Models were fit in R (optimal function; BFGS method; fixed upper/lower bounds; L-BFGS-B), and bounds, based on the literature, were: a (0.1; 1.0), β (0.1; 10.0), φ (−5.0; 5.0), Q-bias (−1.0; 1.0), and ∈ (0.01; 1). Starting parameters were randomly selected and parameters fit to the training data of each animal using maximum likelihood. To compare models, we used the Bayesian information criterion (BIC) and the lowest score was selected as the winning model.

Distribution of log latency values

Latencies for trial initiation, lever press, reward collection (Figures 3G,J), and magazine entry after loss trials (Figures 3K,M) were log-transformed (log10). Trial initiation latency was the time from trial onset to the first subsequent receptacle entry. Lever press latency was the time after trial initiation to lever press. Reward collection and magazine entry after loss trials were the time from lever press to the first subsequent receptacle entry. Histograms (bin size 0.15 s) show within-condition pooled relative frequency distributions of log latency values from all animals on all trials. Vertical dashed lines indicate the median.

FIGURE 3
www.frontiersin.org

FIGURE 3. Comparison of behavior in time- and performance-based PRL tasks in MK-801. (A) BIC scores of four Rescorla–Wagner (RW) reinforcement learning models fit to the time-based PRL data; 1: standard RW, 2: RW + stickiness, 3: RW + side bias, and 4: win-stay/lose-shift model. (B) Model 2 coefficients (α, β, and φ) fit to the time-based PRL data. (C,D) Same as A and B, models were fit to performance-based task data. (E) Number of trials in the time-based PRL. (F) Time-based PRL mean trial duration across all trials (log10 transformed). (G) Time-based PRL log latency distributions of trial initiation (G, left), lever presses (G, middle), and reward collection (G, right). Dashed line indicates median values. (H) Number of trials in the performance-based PRL. (I) Performance-based PRL trial duration (log10 transformed). (J) Same as in G but for the performance-based PRL. (K) Time to magazine entry after unrewarded trials for the performance based PRL. (L) Proportion of short (<1 s, L, left) and long latency (>1 s, L, right) magazine entries on non-rewarded trials in the performance-based PRL (mean ± SEM). (M,N) Same as in K and L but for the time-based PRL task.
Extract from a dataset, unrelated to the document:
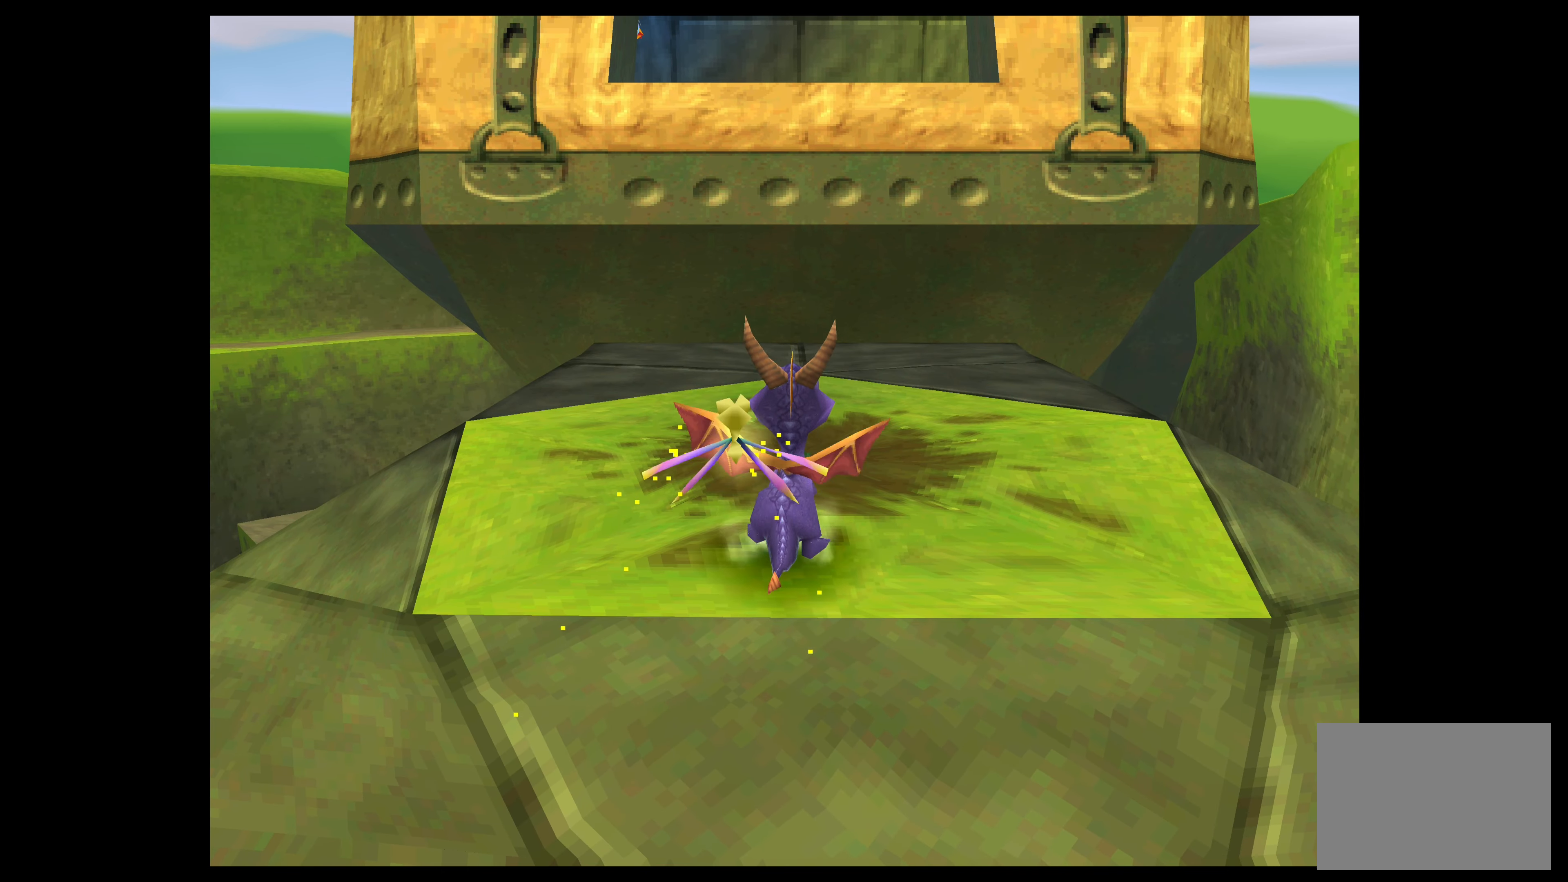
{"buttons": [], "left_stick": "center", "events": [[250, "left_stick", "up"], [400, "left_stick", "center"]]}
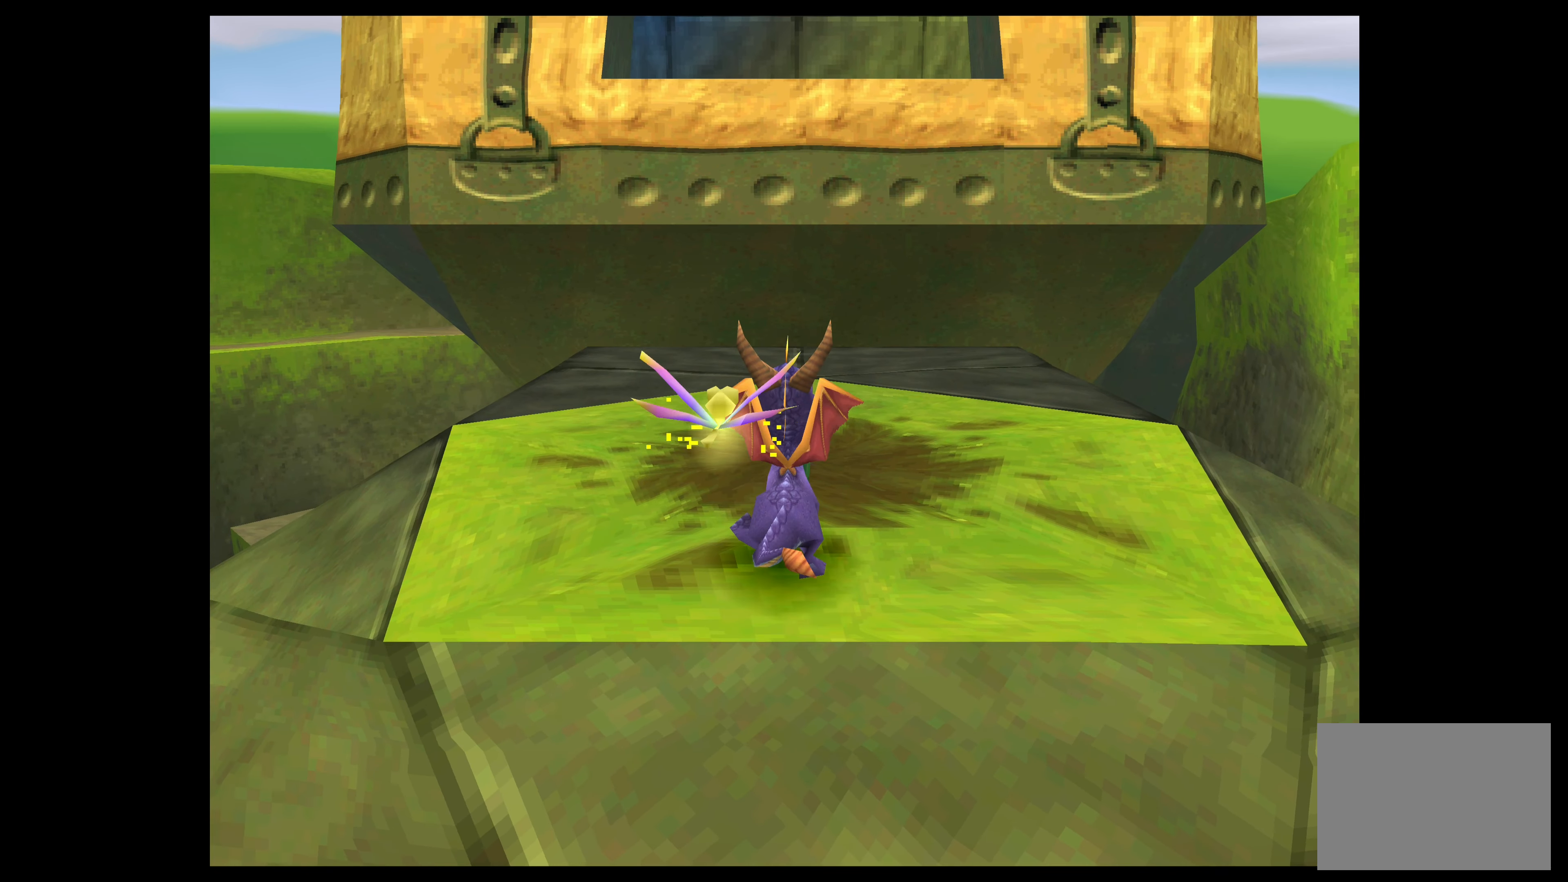
{"buttons": [], "left_stick": "center", "events": [[200, "CIRCLE", "down"], [250, "CIRCLE", "up"]]}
Solid and empty boxplots show time- and performance-based task data, respectively. *p < 0.05, **p < 0.001, ****p < 0.0001 (see Table 1 for statistical results).

Data analysis and statistics

Behavioral time stamps were analyzed and plotted with custom routines in R (version 3.6.1, R Core Team, 2019). Unless otherwise stated, paired Wilcoxon signed-rank tests were used for statistical comparisons. For mixed repeated measures ANOVA, within-subject factors were animal and reversal number (Figures 2A,C,E). To evaluate potential order effects, in a separate analysis for Figure 2A, the treatment day was included as an independent factor [treatment*order:F (1,28) = 4.98, p = 0.034], but post hoc comparisons were not significant (for details, see Table 1). The significance threshold for all statistical tests was set at p < 0.05.

TABLE 1
www.frontiersin.org

TABLE 1. Summary statistics.

Results

Performance-based probabilistic reversal learning

First, we trained 14 rats on performance-based PRL with 80% and 20% reward probabilities where eight consecutive responses on the optimal lever triggered contingency reversals (Figure 1A). To assess pharmacological sensitivity, we compared performance in MK-801 and vehicle control.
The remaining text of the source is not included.